BACKGROUND: Trunk lean angle is an underrepresented biomechanical variable for modulating and redistributing lower extremity joint loading and potentially reducing the risk of running-related overuse injuries. The purpose of this study was to systematically alter the trunk lean angle in distance running using an auditory real-time feedback approach and to derive dose-response relationships between sagittal plane trunk lean angle and lower extremity (cumulative) joint loading to guide overuse load management in clinical practice. METHODS: Thirty recreational runners (15 males and 15 females) ran at a constant speed of 2.5 m/s at 5 systematically varied trunk lean conditions on a force-instrumented treadmill while kinematic and kinetic data were captured. RESULTS: A change in trunk lean angle from -2° (extension) to 28° (flexion) resulted in a systematic increase in stance phase angular impulse, cumulative impulse, and peak moment at the hip joint in the sagittal and transversal plane. In contrast, a systematic decrease in these parameters at the knee joint in the sagittal plane and the hip joint in the frontal plane was found (p < 0.001). Linear fitting revealed that with every degree of anterior trunk leaning, the cumulative hip joint extension loading increases by 3.26 Nm·s/kg/1000 m, while simultaneously decreasing knee joint extension loading by 1.08 Nm·s/kg/1000 m. CONCLUSION: Trunk leaning can reduce knee joint loading and hip joint abduction loading, at the cost of hip joint loading in the sagittal and transversal planes during distance running. Modulating lower extremity joint loading by altering trunk lean angle is an effective strategy to redistribute joint load between/within the knee and hip joints. When implementing anterior trunk leaning in clinical practice, the increased demands on the hip musculature, dynamic stability, and the potential trade-off with running economy should be considered.

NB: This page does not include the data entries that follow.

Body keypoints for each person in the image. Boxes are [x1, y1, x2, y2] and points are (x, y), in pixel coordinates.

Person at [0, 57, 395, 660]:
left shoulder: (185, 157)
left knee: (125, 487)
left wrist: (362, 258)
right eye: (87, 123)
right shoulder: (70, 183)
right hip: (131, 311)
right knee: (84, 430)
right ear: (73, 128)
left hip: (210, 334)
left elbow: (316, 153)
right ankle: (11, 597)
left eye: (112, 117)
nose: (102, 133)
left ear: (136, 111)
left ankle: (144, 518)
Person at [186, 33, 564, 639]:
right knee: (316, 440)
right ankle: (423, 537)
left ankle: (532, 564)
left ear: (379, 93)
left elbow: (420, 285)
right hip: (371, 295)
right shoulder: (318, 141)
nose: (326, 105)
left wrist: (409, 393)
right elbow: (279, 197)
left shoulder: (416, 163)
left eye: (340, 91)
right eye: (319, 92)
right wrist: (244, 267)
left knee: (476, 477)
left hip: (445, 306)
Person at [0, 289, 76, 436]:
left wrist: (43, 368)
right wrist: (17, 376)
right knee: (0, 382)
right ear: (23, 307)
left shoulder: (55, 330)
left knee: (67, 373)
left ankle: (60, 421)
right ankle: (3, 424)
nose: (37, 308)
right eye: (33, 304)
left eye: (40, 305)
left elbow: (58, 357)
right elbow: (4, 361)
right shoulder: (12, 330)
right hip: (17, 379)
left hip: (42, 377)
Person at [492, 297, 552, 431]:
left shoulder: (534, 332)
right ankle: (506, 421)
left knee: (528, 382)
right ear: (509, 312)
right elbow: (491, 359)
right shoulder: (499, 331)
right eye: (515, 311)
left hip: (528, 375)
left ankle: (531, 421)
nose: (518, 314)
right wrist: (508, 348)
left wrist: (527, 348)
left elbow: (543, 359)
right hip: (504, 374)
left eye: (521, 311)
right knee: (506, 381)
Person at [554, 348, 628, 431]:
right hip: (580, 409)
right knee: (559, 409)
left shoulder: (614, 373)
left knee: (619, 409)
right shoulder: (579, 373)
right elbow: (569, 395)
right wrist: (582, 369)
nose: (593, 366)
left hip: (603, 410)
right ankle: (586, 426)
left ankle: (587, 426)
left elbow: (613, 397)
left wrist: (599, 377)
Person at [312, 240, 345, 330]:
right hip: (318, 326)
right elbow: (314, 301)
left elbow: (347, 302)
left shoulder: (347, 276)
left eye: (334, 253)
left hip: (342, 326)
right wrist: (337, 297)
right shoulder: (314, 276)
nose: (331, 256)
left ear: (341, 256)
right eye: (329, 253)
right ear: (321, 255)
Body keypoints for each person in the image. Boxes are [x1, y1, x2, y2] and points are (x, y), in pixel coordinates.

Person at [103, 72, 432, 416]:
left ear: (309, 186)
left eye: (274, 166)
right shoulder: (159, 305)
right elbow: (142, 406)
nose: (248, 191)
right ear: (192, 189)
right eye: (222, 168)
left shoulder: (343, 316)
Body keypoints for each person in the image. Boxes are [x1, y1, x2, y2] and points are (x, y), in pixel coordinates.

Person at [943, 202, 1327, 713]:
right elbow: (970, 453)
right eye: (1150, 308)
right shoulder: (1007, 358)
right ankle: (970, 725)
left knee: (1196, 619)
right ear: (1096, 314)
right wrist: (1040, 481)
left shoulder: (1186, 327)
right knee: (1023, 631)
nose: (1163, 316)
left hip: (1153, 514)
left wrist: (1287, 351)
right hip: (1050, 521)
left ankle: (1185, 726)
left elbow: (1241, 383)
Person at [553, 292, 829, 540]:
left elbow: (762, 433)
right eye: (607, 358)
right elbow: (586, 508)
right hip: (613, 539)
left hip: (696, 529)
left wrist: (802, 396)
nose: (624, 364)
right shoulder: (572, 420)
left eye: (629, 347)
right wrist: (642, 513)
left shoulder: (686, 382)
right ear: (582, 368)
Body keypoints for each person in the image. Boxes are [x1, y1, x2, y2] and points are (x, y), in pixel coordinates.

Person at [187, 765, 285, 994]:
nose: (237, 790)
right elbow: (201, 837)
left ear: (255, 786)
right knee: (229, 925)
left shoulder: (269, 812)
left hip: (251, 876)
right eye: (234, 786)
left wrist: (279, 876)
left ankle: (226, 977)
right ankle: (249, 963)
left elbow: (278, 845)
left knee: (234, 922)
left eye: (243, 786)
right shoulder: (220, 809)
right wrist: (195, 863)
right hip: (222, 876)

The effect of fresh and used ankle taping on lower limb biomechanics in sports specific movements.

OBJECTIVES: We aimed to investigate the effects of ankle taping on lower extremity biomechanics related to injury development and how these effects change after sports-specific use. DESIGN: Randomized, repeated measures design with three conditions: Barefoot, tape applied fresh, and tape after sports-specific use (between-subject factor: sex). METHODS: Twenty-five healthy participants (ten female) performed sports-specific movements, including running, drop jumping, and 180° change of direction, under the three conditions. Kinetic and kinematic data were collected using 3D motion capturing and force platforms. RESULTS: Tape applied fresh and tape after sports-specific use significantly reduced peak ankle inversion. Biomechanical risk factors for anterior cruciate ligament or running overuse injuries were either unchanged or decreased with tape applied fresh, except for the peak loading rate of the resultant ground reaction force, which increased between 4% and 18% between movement types. After 15 minutes of sports-specific use of the tape, the alterations induced by tape applied fresh remained for some biomechanical risk factors while they became closer to barefoot again for others, indicating a differential response to prolonged use of taping for different biomechanical variables. CONCLUSIONS: Ankle taping protects the ankle joint by reducing biomechanical risk factors associated with ankle sprains, and most biomechanical risk factors for anterior cruciate ligament or running overuse injuries are not increased. Further research is needed to explore the duration of protective effects, variations across sports, and its impact on patients with chronic ankle instability, contributing to a more comprehensive understanding of ankle taping's influence on lower extremity biomechanics.